Friday, July 11, 2008

River World returns for final show

By Dan Hilborn
Published Nov. 26, 2005


Get your tickets early for the final performance of a fascinating world-renowned show that had its start in Burnaby.

Mark Angelo, head of the BCIT fish, wildlife and recreation program, will be ending a two-year North American tour of his highly popular River World slide show at the Shadbolt Centre on Wednesday night.

This is the same show that recently played to a sold-out audience in Washington D.C. and saw more than 500 people turned away at the doors when it last played at the Shadbolt Centre in January 2004.

The show takes the audience on a whirlwind tour of some of the wildest rivers in the world, as seen through the eyes of Angelo, Burnaby's own internationally acclaimed river expert.

"In effect, we go on a river trip around the whole world," Angelo said. "It has a strong conservation theme and it promotes greater awareness."

The slide show, which includes photographs of more than 50 different rivers on six continents, is based on dozens of paddling and fly fishing trips that Angelo has taken over the past two decades.

The presentation opens with the song In The River, composed by Angelo's friend and North Vancouver native Jeff Gibbons.

"I heard the song shortly before the first River World show and felt that it would make a wonderful fit," he said. "The words are based on the Capilano and Seymour rivers, close to where Jeff grew up, and they talk about the importance of rivers and how they can influence people in positive ways."

The show, which has been sponsored by the National Geographic Society, includes photos of rivers that run through jungles, deserts and mountains, and is intended to help its audience connect to the waterways in their own part of the world. Among the rivers photographed for the show are the Amazon, Yangtze, Nile and Mekong.

"There's big, well-known rivers, but there's also lesser-known, smaller rivers. There is also a mix of music, images and stories of my own encounters and experiences on the water.

"First and foremost, my hope is that anyone who sees the program is encouraged to spend more time on and along rivers," Angelo said. "I also think the show encourages people to think of rivers as the arteries of our planet and the heart of our ecosystem.

"I strongly believe that if you spend time on a river that there is something very special about that," he said. "It brings out the kid in everyone and it totally refreshes the spirit."

Angelo said some of his favourite stories, which may be retold during the presentation, include his own encounter with hippopotami in Africa. Much of the dialogue in the slideshow revolves around the challenges being faced by indigenous people living near the world's wild rivers.
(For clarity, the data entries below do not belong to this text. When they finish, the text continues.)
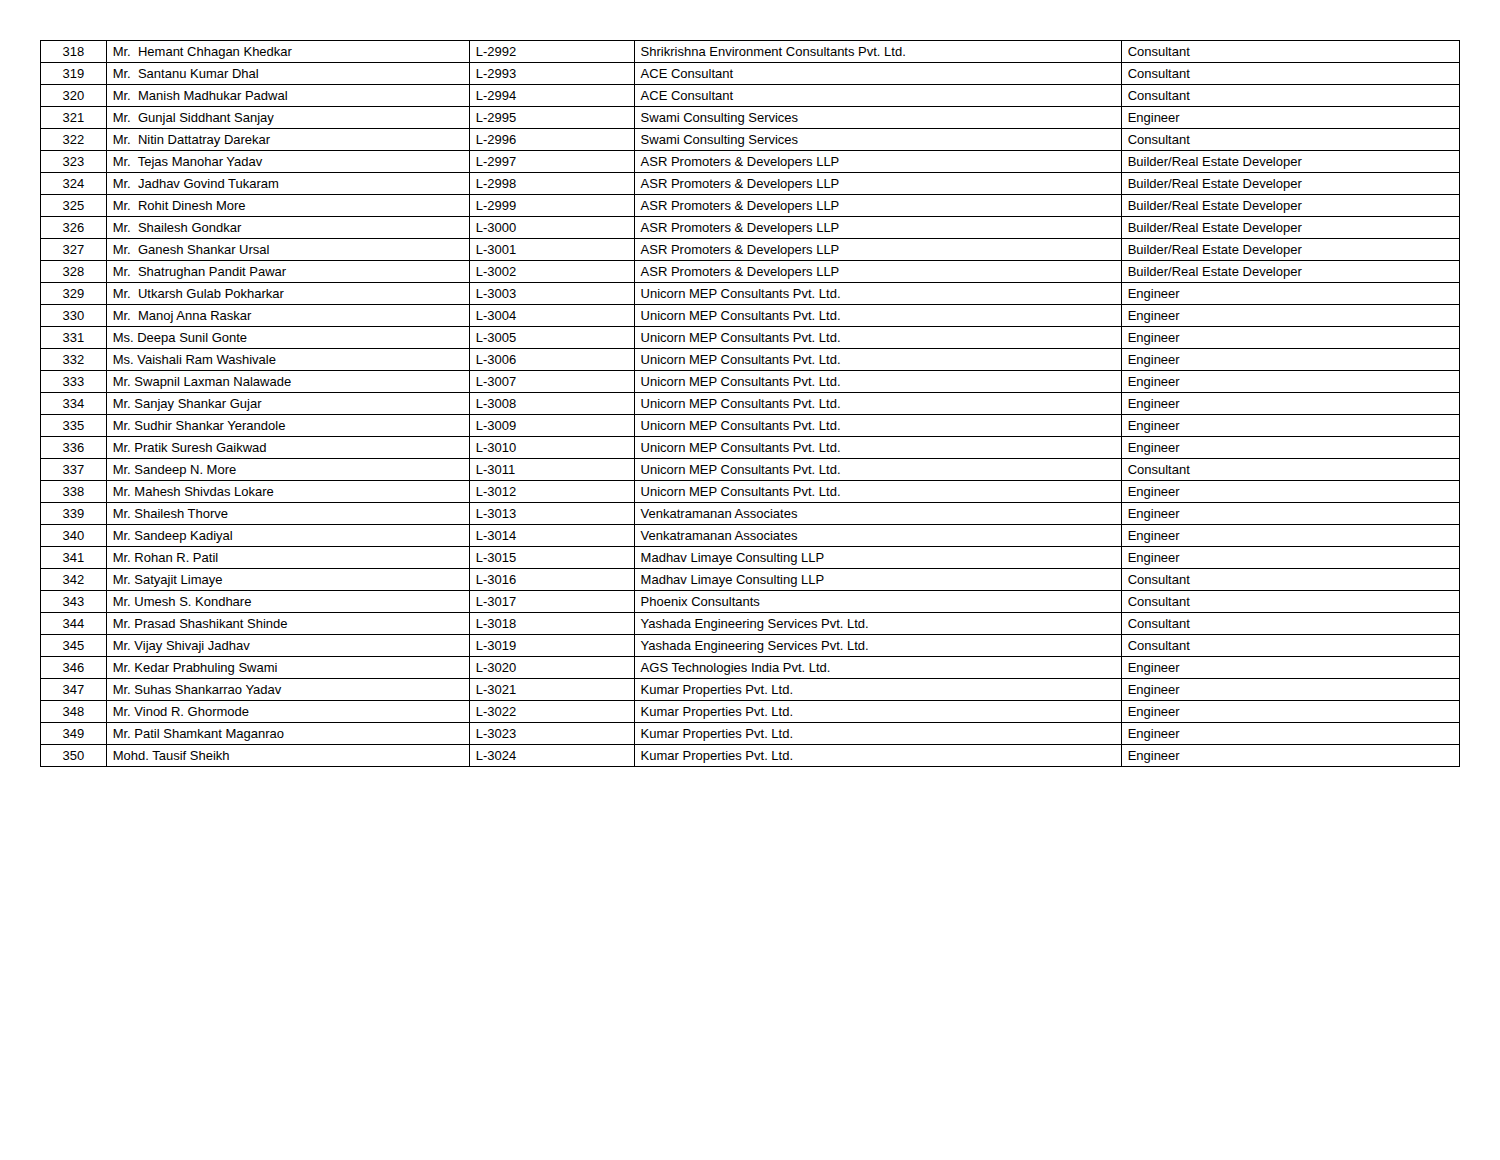| 318 | Mr. Hemant Chhagan Khedkar | L-2992 | Shrikrishna Environment Consultants Pvt. Ltd. | Consultant |
| 319 | Mr. Santanu Kumar Dhal | L-2993 | ACE Consultant | Consultant |
| 320 | Mr. Manish Madhukar Padwal | L-2994 | ACE Consultant | Consultant |
| 321 | Mr. Gunjal Siddhant Sanjay | L-2995 | Swami Consulting Services | Engineer |
| 322 | Mr. Nitin Dattatray Darekar | L-2996 | Swami Consulting Services | Consultant |
| 323 | Mr. Tejas Manohar Yadav | L-2997 | ASR Promoters & Developers LLP | Builder/Real Estate Developer |
| 324 | Mr. Jadhav Govind Tukaram | L-2998 | ASR Promoters & Developers LLP | Builder/Real Estate Developer |
| 325 | Mr. Rohit Dinesh More | L-2999 | ASR Promoters & Developers LLP | Builder/Real Estate Developer |
| 326 | Mr. Shailesh Gondkar | L-3000 | ASR Promoters & Developers LLP | Builder/Real Estate Developer |
| 327 | Mr. Ganesh Shankar Ursal | L-3001 | ASR Promoters & Developers LLP | Builder/Real Estate Developer |
| 328 | Mr. Shatrughan Pandit Pawar | L-3002 | ASR Promoters & Developers LLP | Builder/Real Estate Developer |
| 329 | Mr. Utkarsh Gulab Pokharkar | L-3003 | Unicorn MEP Consultants Pvt. Ltd. | Engineer |
| 330 | Mr. Manoj Anna Raskar | L-3004 | Unicorn MEP Consultants Pvt. Ltd. | Engineer |
| 331 | Ms. Deepa Sunil Gonte | L-3005 | Unicorn MEP Consultants Pvt. Ltd. | Engineer |
| 332 | Ms. Vaishali Ram Washivale | L-3006 | Unicorn MEP Consultants Pvt. Ltd. | Engineer |
| 333 | Mr. Swapnil Laxman Nalawade | L-3007 | Unicorn MEP Consultants Pvt. Ltd. | Engineer |
| 334 | Mr. Sanjay Shankar Gujar | L-3008 | Unicorn MEP Consultants Pvt. Ltd. | Engineer |
| 335 | Mr. Sudhir Shankar Yerandole | L-3009 | Unicorn MEP Consultants Pvt. Ltd. | Engineer |
| 336 | Mr. Pratik Suresh Gaikwad | L-3010 | Unicorn MEP Consultants Pvt. Ltd. | Engineer |
| 337 | Mr. Sandeep N. More | L-3011 | Unicorn MEP Consultants Pvt. Ltd. | Consultant |
| 338 | Mr. Mahesh Shivdas Lokare | L-3012 | Unicorn MEP Consultants Pvt. Ltd. | Engineer |
| 339 | Mr. Shailesh Thorve | L-3013 | Venkatramanan Associates | Engineer |
| 340 | Mr. Sandeep Kadiyal | L-3014 | Venkatramanan Associates | Engineer |
| 341 | Mr. Rohan R. Patil | L-3015 | Madhav Limaye Consulting LLP | Engineer |
| 342 | Mr. Satyajit Limaye | L-3016 | Madhav Limaye Consulting LLP | Consultant |
| 343 | Mr. Umesh S. Kondhare | L-3017 | Phoenix Consultants | Consultant |
| 344 | Mr. Prasad Shashikant Shinde | L-3018 | Yashada Engineering Services Pvt. Ltd. | Consultant |
| 345 | Mr. Vijay Shivaji Jadhav | L-3019 | Yashada Engineering Services Pvt. Ltd. | Consultant |
| 346 | Mr. Kedar Prabhuling Swami | L-3020 | AGS Technologies India Pvt. Ltd. | Engineer |
| 347 | Mr. Suhas Shankarrao Yadav | L-3021 | Kumar Properties Pvt. Ltd. | Engineer |
| 348 | Mr. Vinod R. Ghormode | L-3022 | Kumar Properties Pvt. Ltd. | Engineer |
| 349 | Mr. Patil Shamkant Maganrao | L-3023 | Kumar Properties Pvt. Ltd. | Engineer |
| 350 | Mohd. Tausif Sheikh | L-3024 | Kumar Properties Pvt. Ltd. | Engineer |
One special guest who will be in the audience but not speaking during the show is Les Jickling, who was the first person to ever complete a nonpowered descent of the Blue Nile, which flows out of Ethiopia before it meets up with the White Nile and flows into the Mediterranean Sea.
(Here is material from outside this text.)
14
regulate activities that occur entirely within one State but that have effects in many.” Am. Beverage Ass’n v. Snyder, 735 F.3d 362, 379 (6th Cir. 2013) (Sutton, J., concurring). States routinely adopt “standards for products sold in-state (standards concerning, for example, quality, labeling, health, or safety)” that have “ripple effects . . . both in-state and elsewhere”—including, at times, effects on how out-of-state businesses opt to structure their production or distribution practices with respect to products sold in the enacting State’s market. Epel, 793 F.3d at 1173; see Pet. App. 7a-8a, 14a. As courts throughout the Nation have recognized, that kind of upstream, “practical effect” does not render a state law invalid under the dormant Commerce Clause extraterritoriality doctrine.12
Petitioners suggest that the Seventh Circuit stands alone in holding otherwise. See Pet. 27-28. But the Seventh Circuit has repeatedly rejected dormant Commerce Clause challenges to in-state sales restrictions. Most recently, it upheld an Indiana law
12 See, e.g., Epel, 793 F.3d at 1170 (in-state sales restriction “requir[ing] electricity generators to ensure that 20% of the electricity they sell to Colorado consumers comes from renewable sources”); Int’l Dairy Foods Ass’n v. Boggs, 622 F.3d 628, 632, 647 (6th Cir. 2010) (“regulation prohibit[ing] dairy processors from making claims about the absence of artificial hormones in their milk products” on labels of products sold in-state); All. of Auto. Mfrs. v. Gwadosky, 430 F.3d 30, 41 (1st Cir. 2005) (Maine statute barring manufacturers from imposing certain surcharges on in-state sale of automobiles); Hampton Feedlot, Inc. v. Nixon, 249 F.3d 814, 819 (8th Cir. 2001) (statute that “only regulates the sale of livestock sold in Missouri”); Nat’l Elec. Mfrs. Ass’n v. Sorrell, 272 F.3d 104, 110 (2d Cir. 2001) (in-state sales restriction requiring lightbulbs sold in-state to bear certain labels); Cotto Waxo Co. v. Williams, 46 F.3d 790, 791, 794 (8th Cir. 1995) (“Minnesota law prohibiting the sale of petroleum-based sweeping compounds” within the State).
Angelo is happy to be doing the last River World show in Burnaby after a two-year tour that has seen it travel to Ottawa, Toronto, Guelph, Banff, Seattle, Portland and Los Angeles.
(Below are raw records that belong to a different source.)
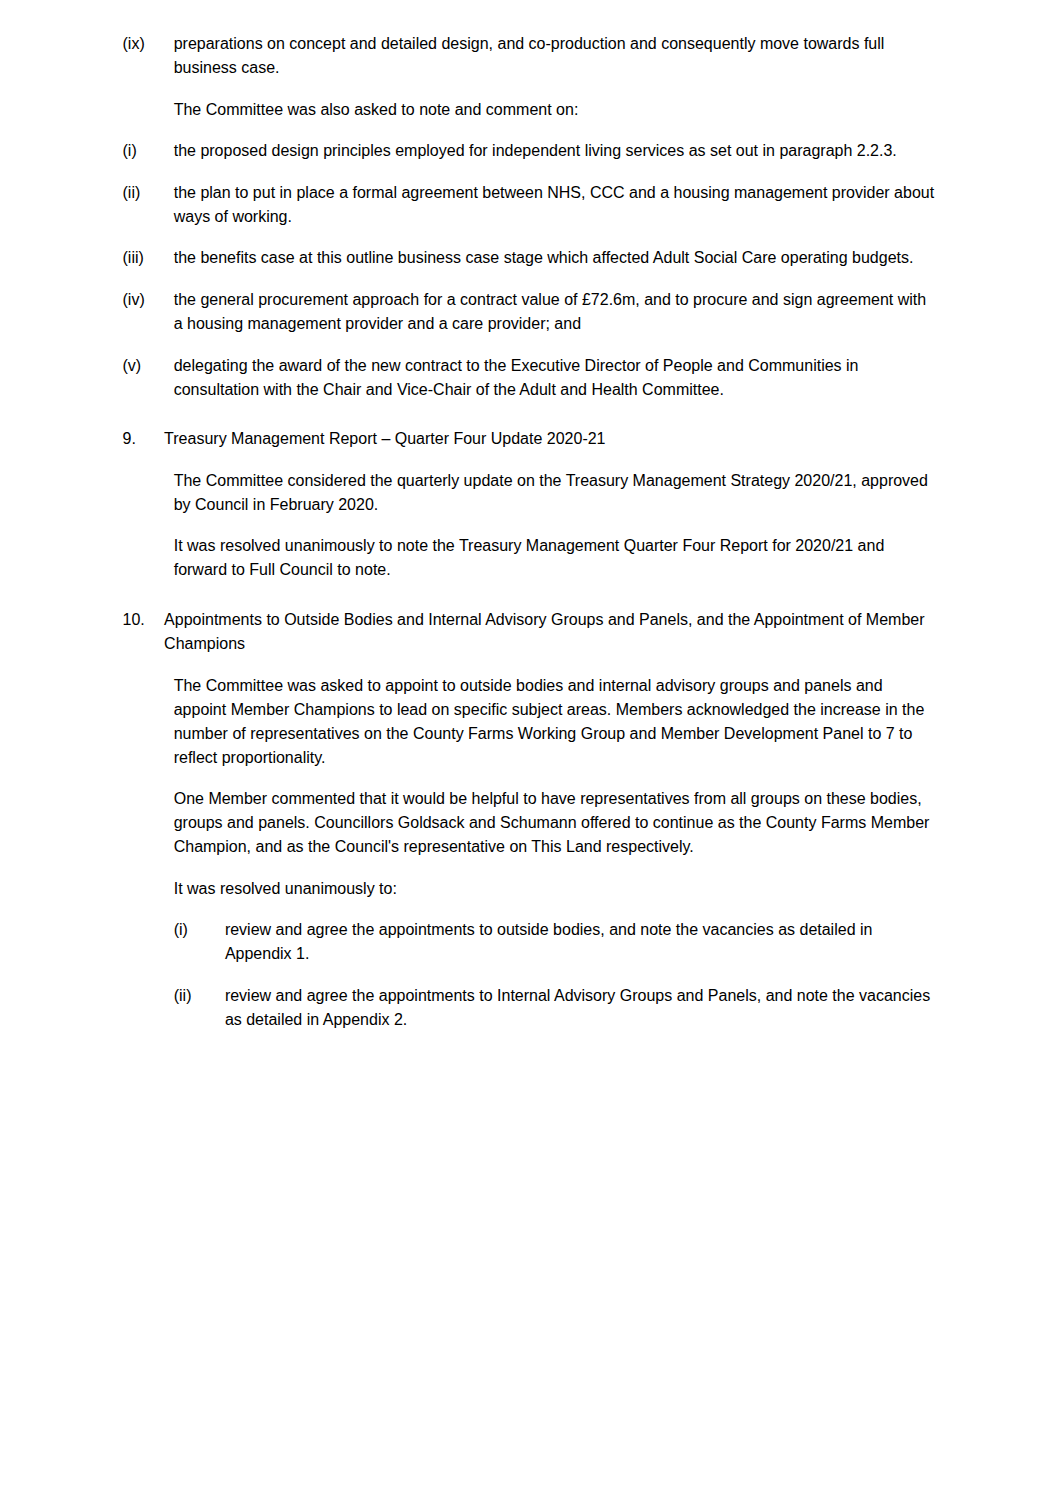(ix)
preparations on concept and detailed design, and co-production and consequently move towards full business case.
The Committee was also asked to note and comment on:
(i)
the proposed design principles employed for independent living services as set out in paragraph 2.2.3.
(ii)
the plan to put in place a formal agreement between NHS, CCC and a housing management provider about ways of working.
(iii)
the benefits case at this outline business case stage which affected Adult Social Care operating budgets.
(iv)
the general procurement approach for a contract value of £72.6m, and to procure and sign agreement with a housing management provider and a care provider; and
(v)
delegating the award of the new contract to the Executive Director of People and Communities in consultation with the Chair and Vice-Chair of the Adult and Health Committee.
9. Treasury Management Report – Quarter Four Update 2020-21
The Committee considered the quarterly update on the Treasury Management Strategy 2020/21, approved by Council in February 2020.
It was resolved unanimously to note the Treasury Management Quarter Four Report for 2020/21 and forward to Full Council to note.
10. Appointments to Outside Bodies and Internal Advisory Groups and Panels, and the Appointment of Member Champions
The Committee was asked to appoint to outside bodies and internal advisory groups and panels and appoint Member Champions to lead on specific subject areas. Members acknowledged the increase in the number of representatives on the County Farms Working Group and Member Development Panel to 7 to reflect proportionality.
One Member commented that it would be helpful to have representatives from all groups on these bodies, groups and panels. Councillors Goldsack and Schumann offered to continue as the County Farms Member Champion, and as the Council's representative on This Land respectively.
It was resolved unanimously to:
(i)
review and agree the appointments to outside bodies, and note the vacancies as detailed in Appendix 1.
(ii)
review and agree the appointments to Internal Advisory Groups and Panels, and note the vacancies as detailed in Appendix 2.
Since creating River World, the website - www.riverworld. bcit.ca - has received more than 50 million hits.

"I've really enjoyed the tour, but I'm thrilled to do the last show in Burnaby," he said. "It's my home and I think it's an appropriate place to finish up, in a city with a whole host of wonderful small streams and beside the world's greatest salmon river."

River World has its final performance at the Shadbolt Centre for the arts at 7:30 p.m., Wednesday, Nov. 30. Tickets are $10 in advance only from the Shadbolt box office at 604-205-3000.